The funeral service was held at his homestead at Ongula yaNetanga and the burial took place at the village cemetery.
Speaking during the funeral service, former secretary of the Swapo Party Elders’ Council, Kanana Hishoono told the mourners Kauluma was one of the pioneers of the liberation struggle.
Hishoono said Kauluma, along with other liberation struggle pioneers such as the late Andimba Toivo Ya Toivo, Jacob Kuhangwa and Peter Mweshihange, founded the Ovamboland People’s Congress (OPC) in Cape Town, South Africa in 1957.
The OPC was later transformed into the Ovamboland People’s Organisation (OPO) and then into Southwest Africa People’s Organisation (Swapo) in 1960.
Kauluma was deported from Cape Town to Namibia in 1969.

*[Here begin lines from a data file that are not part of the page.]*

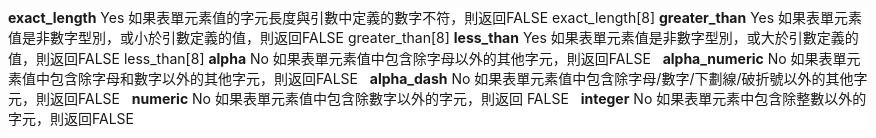 <tr>
<td class="td"><strong>exact_length</strong></td>
<td class="td">Yes</td>
<td class="td">如果表單元素值的字元長度與引數中定義的數字不符，則返回FALSE</td>
<td class="td">exact_length[8]</td>
</tr>

  <tr>
    <td class="td"><strong>greater_than</strong></td>
    <td class="td">Yes</td>
    <td class="td">如果表單元素值是非數字型別，或小於引數定義的值，則返回FALSE</td>
    <td class="td">greater_than[8]</td>
  </tr>

  <tr>
    <td class="td"><strong>less_than</strong></td>
    <td class="td">Yes</td>
    <td class="td">如果表單元素值是非數字型別，或大於引數定義的值，則返回FALSE</td>
    <td class="td">less_than[8]</td>
  </tr>

<tr>
<td class="td"><strong>alpha</strong></td>
<td class="td">No</td>
<td class="td">如果表單元素值中包含除字母以外的其他字元，則返回FALSE</td>
<td class="td">&nbsp;</td>
</tr>

<tr>
<td class="td"><strong>alpha_numeric</strong></td>
<td class="td">No</td>
<td class="td">如果表單元素值中包含除字母和數字以外的其他字元，則返回FALSE</td>
<td class="td">&nbsp;</td>
</tr>

<tr>
<td class="td"><strong>alpha_dash</strong></td>
<td class="td">No</td>
<td class="td">如果表單元素值中包含除字母/數字/下劃線/破折號以外的其他字元，則返回FALSE</td>
<td class="td">&nbsp;</td>
</tr>

<tr>
<td class="td"><strong>numeric</strong></td>
<td class="td">No</td>
<td class="td">如果表單元素值中包含除數字以外的字元，則返回 FALSE</td>
<td class="td">&nbsp;</td>
</tr>

<tr>
<td class="td"><strong>integer</strong></td>
<td class="td">No</td>
<td class="td">如果表單元素中包含除整數以外的字元，則返回FALSE</td>
<td class="td">&nbsp;</td>
</tr>
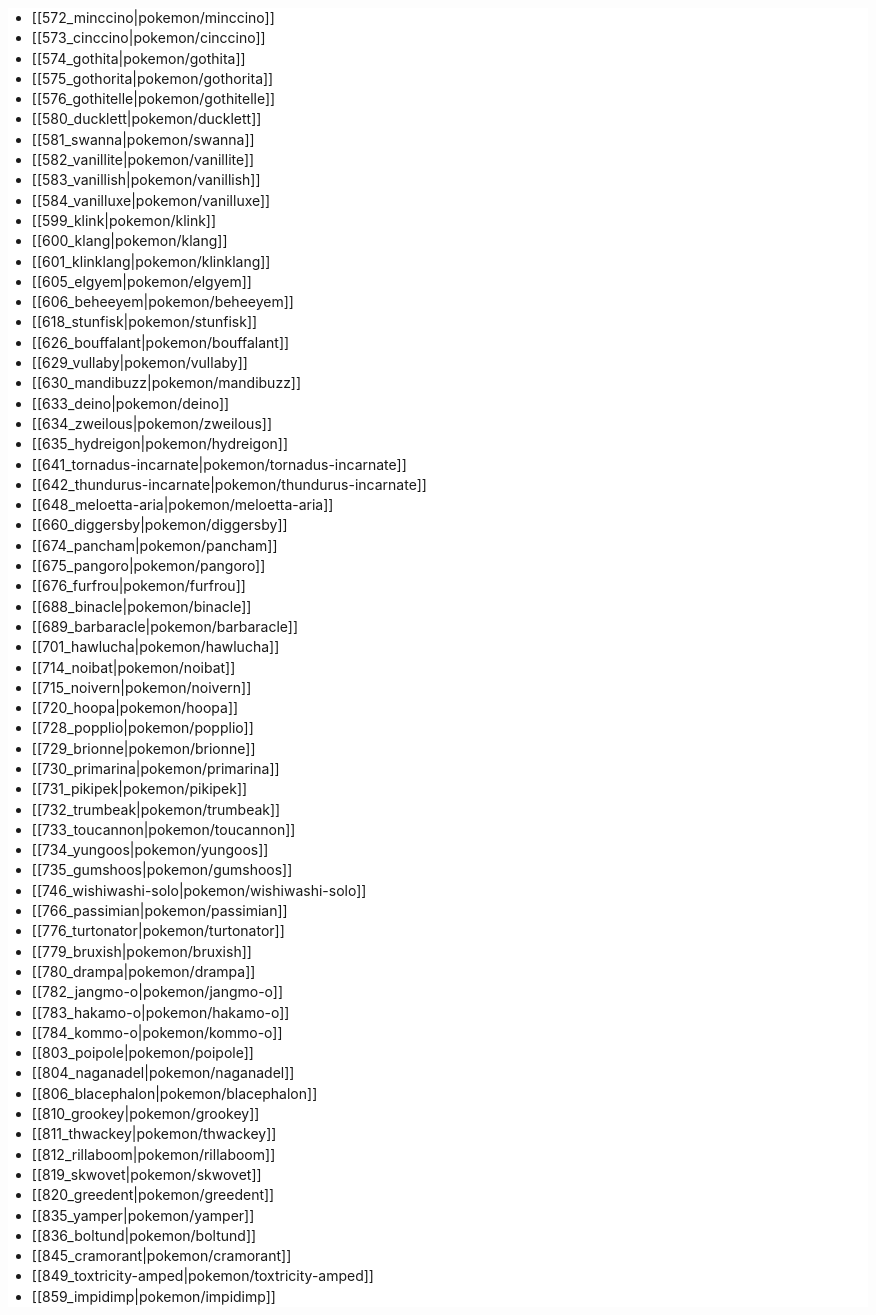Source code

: - [[572_minccino|pokemon/minccino]]
- [[573_cinccino|pokemon/cinccino]]
- [[574_gothita|pokemon/gothita]]
- [[575_gothorita|pokemon/gothorita]]
- [[576_gothitelle|pokemon/gothitelle]]
- [[580_ducklett|pokemon/ducklett]]
- [[581_swanna|pokemon/swanna]]
- [[582_vanillite|pokemon/vanillite]]
- [[583_vanillish|pokemon/vanillish]]
- [[584_vanilluxe|pokemon/vanilluxe]]
- [[599_klink|pokemon/klink]]
- [[600_klang|pokemon/klang]]
- [[601_klinklang|pokemon/klinklang]]
- [[605_elgyem|pokemon/elgyem]]
- [[606_beheeyem|pokemon/beheeyem]]
- [[618_stunfisk|pokemon/stunfisk]]
- [[626_bouffalant|pokemon/bouffalant]]
- [[629_vullaby|pokemon/vullaby]]
- [[630_mandibuzz|pokemon/mandibuzz]]
- [[633_deino|pokemon/deino]]
- [[634_zweilous|pokemon/zweilous]]
- [[635_hydreigon|pokemon/hydreigon]]
- [[641_tornadus-incarnate|pokemon/tornadus-incarnate]]
- [[642_thundurus-incarnate|pokemon/thundurus-incarnate]]
- [[648_meloetta-aria|pokemon/meloetta-aria]]
- [[660_diggersby|pokemon/diggersby]]
- [[674_pancham|pokemon/pancham]]
- [[675_pangoro|pokemon/pangoro]]
- [[676_furfrou|pokemon/furfrou]]
- [[688_binacle|pokemon/binacle]]
- [[689_barbaracle|pokemon/barbaracle]]
- [[701_hawlucha|pokemon/hawlucha]]
- [[714_noibat|pokemon/noibat]]
- [[715_noivern|pokemon/noivern]]
- [[720_hoopa|pokemon/hoopa]]
- [[728_popplio|pokemon/popplio]]
- [[729_brionne|pokemon/brionne]]
- [[730_primarina|pokemon/primarina]]
- [[731_pikipek|pokemon/pikipek]]
- [[732_trumbeak|pokemon/trumbeak]]
- [[733_toucannon|pokemon/toucannon]]
- [[734_yungoos|pokemon/yungoos]]
- [[735_gumshoos|pokemon/gumshoos]]
- [[746_wishiwashi-solo|pokemon/wishiwashi-solo]]
- [[766_passimian|pokemon/passimian]]
- [[776_turtonator|pokemon/turtonator]]
- [[779_bruxish|pokemon/bruxish]]
- [[780_drampa|pokemon/drampa]]
- [[782_jangmo-o|pokemon/jangmo-o]]
- [[783_hakamo-o|pokemon/hakamo-o]]
- [[784_kommo-o|pokemon/kommo-o]]
- [[803_poipole|pokemon/poipole]]
- [[804_naganadel|pokemon/naganadel]]
- [[806_blacephalon|pokemon/blacephalon]]
- [[810_grookey|pokemon/grookey]]
- [[811_thwackey|pokemon/thwackey]]
- [[812_rillaboom|pokemon/rillaboom]]
- [[819_skwovet|pokemon/skwovet]]
- [[820_greedent|pokemon/greedent]]
- [[835_yamper|pokemon/yamper]]
- [[836_boltund|pokemon/boltund]]
- [[845_cramorant|pokemon/cramorant]]
- [[849_toxtricity-amped|pokemon/toxtricity-amped]]
- [[859_impidimp|pokemon/impidimp]]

Hishoono pointed out that back home, Kauluma continued his underground political activities, which resulted in his arrest by forces of the colonial regime in 1976 on accusations that he aided the guerrilla fighters of then Swapo military wing, the People’s Liberation Army of Namibia.
President Hage Geingob in a media statement on Saturday said Kauluma contributed to the conceptualisation, development and growth of Swapo into a formidable political force.

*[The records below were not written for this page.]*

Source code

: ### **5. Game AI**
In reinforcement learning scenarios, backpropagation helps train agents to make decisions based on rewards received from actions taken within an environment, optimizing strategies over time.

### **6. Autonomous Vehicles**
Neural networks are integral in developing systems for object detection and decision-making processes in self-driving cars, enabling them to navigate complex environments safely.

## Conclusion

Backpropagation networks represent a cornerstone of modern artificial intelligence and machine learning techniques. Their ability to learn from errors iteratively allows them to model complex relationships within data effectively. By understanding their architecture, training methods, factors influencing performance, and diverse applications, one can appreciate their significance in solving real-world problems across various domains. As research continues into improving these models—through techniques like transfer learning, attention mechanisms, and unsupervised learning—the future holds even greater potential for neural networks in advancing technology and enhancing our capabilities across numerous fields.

“When the war of national liberation intensified in the mid-1970s, comrade Kauluma was arrested by the apartheid regime in 1976 and was incarcerated without charges,” he said.
Geingob said although Kauluma was subjected to torture at the hands of the enemy, “the revolutionary spirit that coursed through his body allowed him to resist all attempts to break his will.”
Kauluma’s former colleague in the Ondonga Traditional Authority (OTA), Joseph Asino told the mourners he (Kauluma) joined the OTA in 1976 and was its engine, senior councillor for the Ongula yaNetanga District and chairperson of the council since 1982.
“He was an advisor and interpreter to our Omukwaniilwa (king -Immanuel Kauluma Elifas),” Asino noted, adding that he was also a humble and committed traditional leader.
Kauluma is survived by 12 children and eight siblings.